Inaaya is a paparazzi favorite. What is your take on that?
I don’t even know how I feel. It’s not been too bad. As a mother I am possessive and protective about them when she is facing flashlights and children should not be exposed to flashes and worry about the psychological impact. I have explained it to her and told her why people are taking her pictures and she seems to have grasped a little bit of it and she is okay with it. I also don’t want to scare her and hide her away from things. I want her to live a normal life the way I lived. Of course, I grew up when there was no paparazzi but people would approach my parents all the time for their autographs. This is a phase. I think this is part of the job that I have signed up for and I do feel that the paparazzi have been very respectful.
You also seem to have a unique sense of style. What does fashion mean to you?
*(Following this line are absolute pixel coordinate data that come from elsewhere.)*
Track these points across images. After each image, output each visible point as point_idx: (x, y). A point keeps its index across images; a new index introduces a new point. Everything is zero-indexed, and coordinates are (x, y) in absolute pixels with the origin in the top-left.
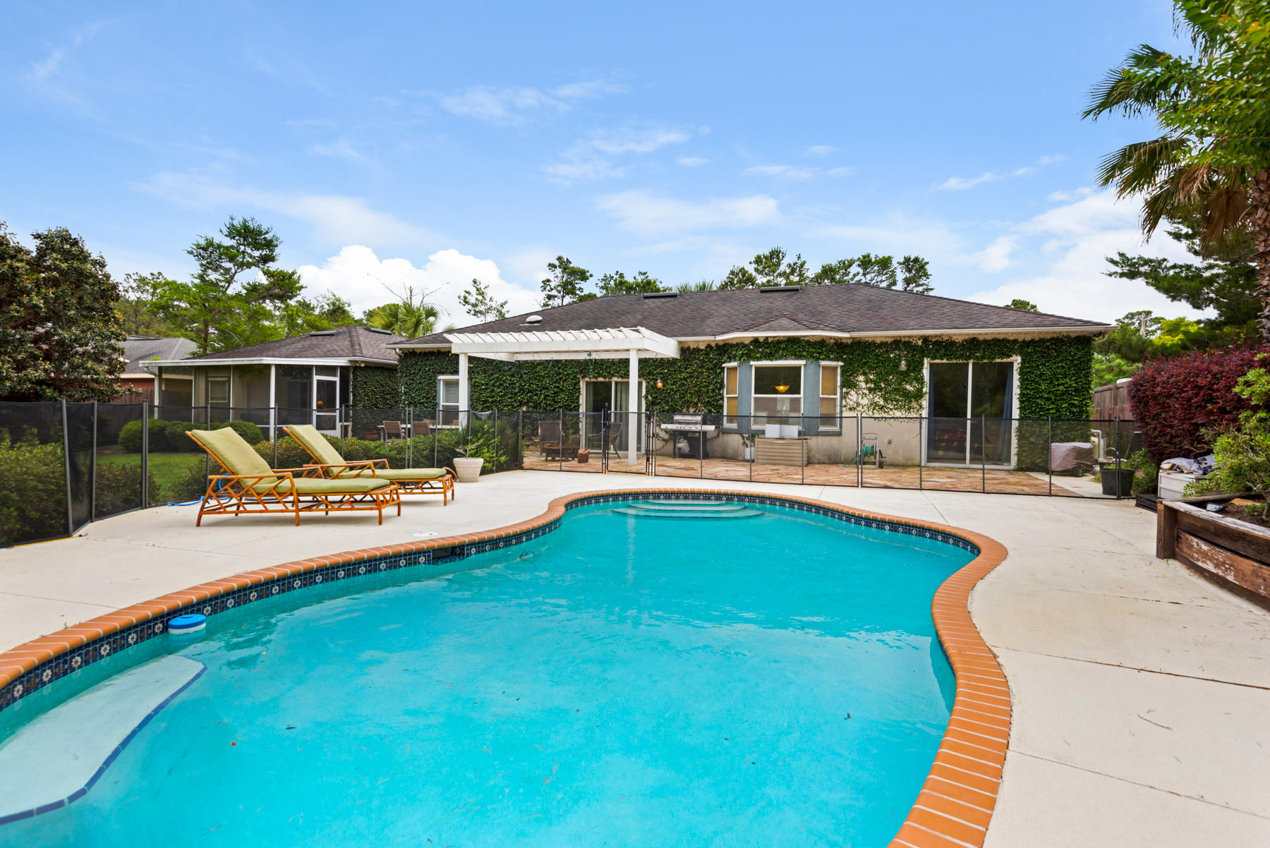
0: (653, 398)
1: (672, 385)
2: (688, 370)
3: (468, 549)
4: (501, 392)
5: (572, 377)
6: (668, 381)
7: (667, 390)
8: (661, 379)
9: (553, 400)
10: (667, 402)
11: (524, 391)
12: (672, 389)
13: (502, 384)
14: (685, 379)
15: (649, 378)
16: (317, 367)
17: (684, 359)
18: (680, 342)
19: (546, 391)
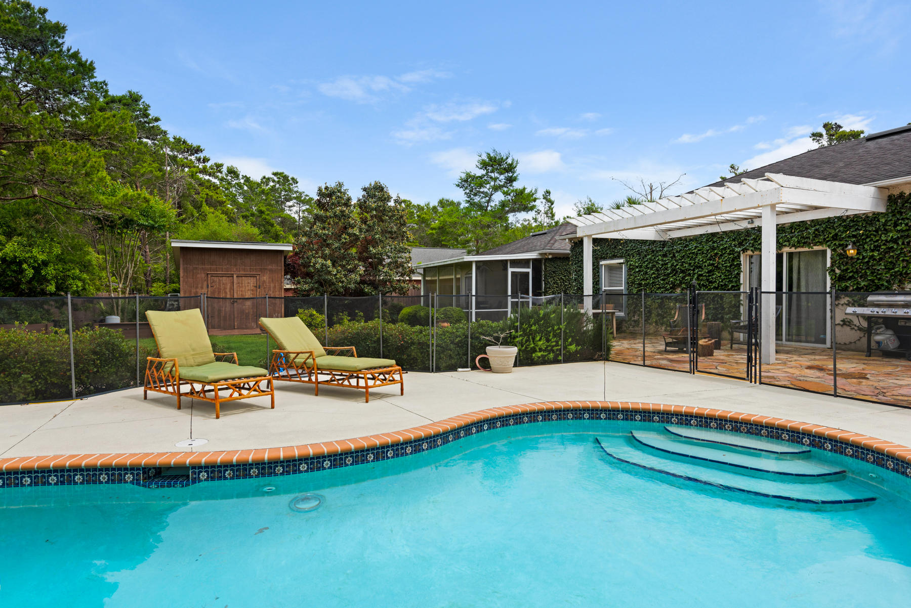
0: (843, 271)
1: (873, 251)
2: (899, 228)
3: (194, 473)
4: (653, 273)
5: (728, 251)
6: (866, 246)
7: (864, 258)
8: (854, 243)
9: (708, 280)
10: (864, 276)
11: (677, 272)
12: (872, 257)
13: (654, 266)
14: (895, 241)
15: (835, 244)
16: (511, 260)
17: (892, 212)
18: (880, 188)
19: (700, 269)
I am very casual when it comes to fashion. Most of my friends and my husband will tell you that I don’t make a huge effort to dress unless someone is paying me huge money to dress up (laughs). I feel it is unnecessary and try to get away with minimal. But I am changing now. I am making more of an effort. I understand the importance of self-grooming. I understood that I wasn’t giving importance to myself and thought I didn't need to dress up or apply makeup. I thought I am a mother so I need to tie my hair up and wear dal stains on my clothes - but then I realised I was losing myself. I think when you dress up and put on some make-up, you feel good. Fashion is different for different people and I don’t follow trends and I don’t necessarily wear what people wear on the runway. For me, fashion is more about art and expression and style is about what is wearable and what is appropriate for an event.